Description of the task. Update the data below by replacing every "True or false" with "Correct or incorrect", and reproduce everything else unchanged.

(Records provided Opens)

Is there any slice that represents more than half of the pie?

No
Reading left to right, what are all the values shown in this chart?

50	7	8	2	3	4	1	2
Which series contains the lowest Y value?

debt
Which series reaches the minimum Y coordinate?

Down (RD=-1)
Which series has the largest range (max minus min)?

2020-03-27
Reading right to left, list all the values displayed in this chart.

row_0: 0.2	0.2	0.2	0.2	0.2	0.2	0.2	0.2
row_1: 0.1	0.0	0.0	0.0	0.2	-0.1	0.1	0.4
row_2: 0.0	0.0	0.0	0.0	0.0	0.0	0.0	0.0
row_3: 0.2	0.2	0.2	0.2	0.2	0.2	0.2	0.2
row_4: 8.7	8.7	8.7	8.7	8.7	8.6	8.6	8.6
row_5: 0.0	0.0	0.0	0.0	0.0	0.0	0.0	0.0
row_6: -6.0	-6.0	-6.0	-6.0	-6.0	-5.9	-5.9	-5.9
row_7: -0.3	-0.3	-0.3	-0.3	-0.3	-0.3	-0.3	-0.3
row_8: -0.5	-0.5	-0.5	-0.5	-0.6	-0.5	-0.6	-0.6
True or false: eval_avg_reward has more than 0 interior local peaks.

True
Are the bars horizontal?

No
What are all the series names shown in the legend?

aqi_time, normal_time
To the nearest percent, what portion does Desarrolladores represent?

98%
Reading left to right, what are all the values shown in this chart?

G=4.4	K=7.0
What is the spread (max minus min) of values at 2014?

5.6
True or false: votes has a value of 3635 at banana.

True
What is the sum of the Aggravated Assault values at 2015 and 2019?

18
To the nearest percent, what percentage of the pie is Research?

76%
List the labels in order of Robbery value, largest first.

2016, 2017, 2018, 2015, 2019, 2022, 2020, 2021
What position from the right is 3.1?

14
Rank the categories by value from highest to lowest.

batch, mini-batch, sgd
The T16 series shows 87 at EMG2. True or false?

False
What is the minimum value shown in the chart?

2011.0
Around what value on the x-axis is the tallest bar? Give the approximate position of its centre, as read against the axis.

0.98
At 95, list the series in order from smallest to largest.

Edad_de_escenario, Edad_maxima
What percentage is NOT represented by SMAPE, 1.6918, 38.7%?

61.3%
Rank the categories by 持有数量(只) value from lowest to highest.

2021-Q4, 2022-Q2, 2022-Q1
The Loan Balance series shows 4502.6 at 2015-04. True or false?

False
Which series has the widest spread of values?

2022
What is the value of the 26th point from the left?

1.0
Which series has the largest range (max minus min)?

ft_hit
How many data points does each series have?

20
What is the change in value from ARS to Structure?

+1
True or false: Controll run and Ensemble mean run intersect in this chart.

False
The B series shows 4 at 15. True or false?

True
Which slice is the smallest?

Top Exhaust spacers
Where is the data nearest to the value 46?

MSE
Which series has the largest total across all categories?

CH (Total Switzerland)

(Records provided Closes)

Your solution.
Is there any slice that represents more than half of the pie?

No
Reading left to right, what are all the values shown in this chart?

50	7	8	2	3	4	1	2
Which series contains the lowest Y value?

debt
Which series reaches the minimum Y coordinate?

Down (RD=-1)
Which series has the largest range (max minus min)?

2020-03-27
Reading right to left, list all the values displayed in this chart.

row_0: 0.2	0.2	0.2	0.2	0.2	0.2	0.2	0.2
row_1: 0.1	0.0	0.0	0.0	0.2	-0.1	0.1	0.4
row_2: 0.0	0.0	0.0	0.0	0.0	0.0	0.0	0.0
row_3: 0.2	0.2	0.2	0.2	0.2	0.2	0.2	0.2
row_4: 8.7	8.7	8.7	8.7	8.7	8.6	8.6	8.6
row_5: 0.0	0.0	0.0	0.0	0.0	0.0	0.0	0.0
row_6: -6.0	-6.0	-6.0	-6.0	-6.0	-5.9	-5.9	-5.9
row_7: -0.3	-0.3	-0.3	-0.3	-0.3	-0.3	-0.3	-0.3
row_8: -0.5	-0.5	-0.5	-0.5	-0.6	-0.5	-0.6	-0.6
Correct or incorrect: eval_avg_reward has more than 0 interior local peaks.

True
Are the bars horizontal?

No
What are all the series names shown in the legend?

aqi_time, normal_time
To the nearest percent, what portion does Desarrolladores represent?

98%
Reading left to right, what are all the values shown in this chart?

G=4.4	K=7.0
What is the spread (max minus min) of values at 2014?

5.6
Correct or incorrect: votes has a value of 3635 at banana.

True
What is the sum of the Aggravated Assault values at 2015 and 2019?

18
To the nearest percent, what percentage of the pie is Research?

76%
List the labels in order of Robbery value, largest first.

2016, 2017, 2018, 2015, 2019, 2022, 2020, 2021
What position from the right is 3.1?

14
Rank the categories by value from highest to lowest.

batch, mini-batch, sgd
The T16 series shows 87 at EMG2. Correct or incorrect?

False
What is the minimum value shown in the chart?

2011.0
Around what value on the x-axis is the tallest bar? Give the approximate position of its centre, as read against the axis.

0.98
At 95, list the series in order from smallest to largest.

Edad_de_escenario, Edad_maxima
What percentage is NOT represented by SMAPE, 1.6918, 38.7%?

61.3%
Rank the categories by 持有数量(只) value from lowest to highest.

2021-Q4, 2022-Q2, 2022-Q1
The Loan Balance series shows 4502.6 at 2015-04. Correct or incorrect?

False
Which series has the widest spread of values?

2022
What is the value of the 26th point from the left?

1.0
Which series has the largest range (max minus min)?

ft_hit
How many data points does each series have?

20
What is the change in value from ARS to Structure?

+1
Correct or incorrect: Controll run and Ensemble mean run intersect in this chart.

False
The B series shows 4 at 15. Correct or incorrect?

True
Which slice is the smallest?

Top Exhaust spacers
Where is the data nearest to the value 46?

MSE
Which series has the largest total across all categories?

CH (Total Switzerland)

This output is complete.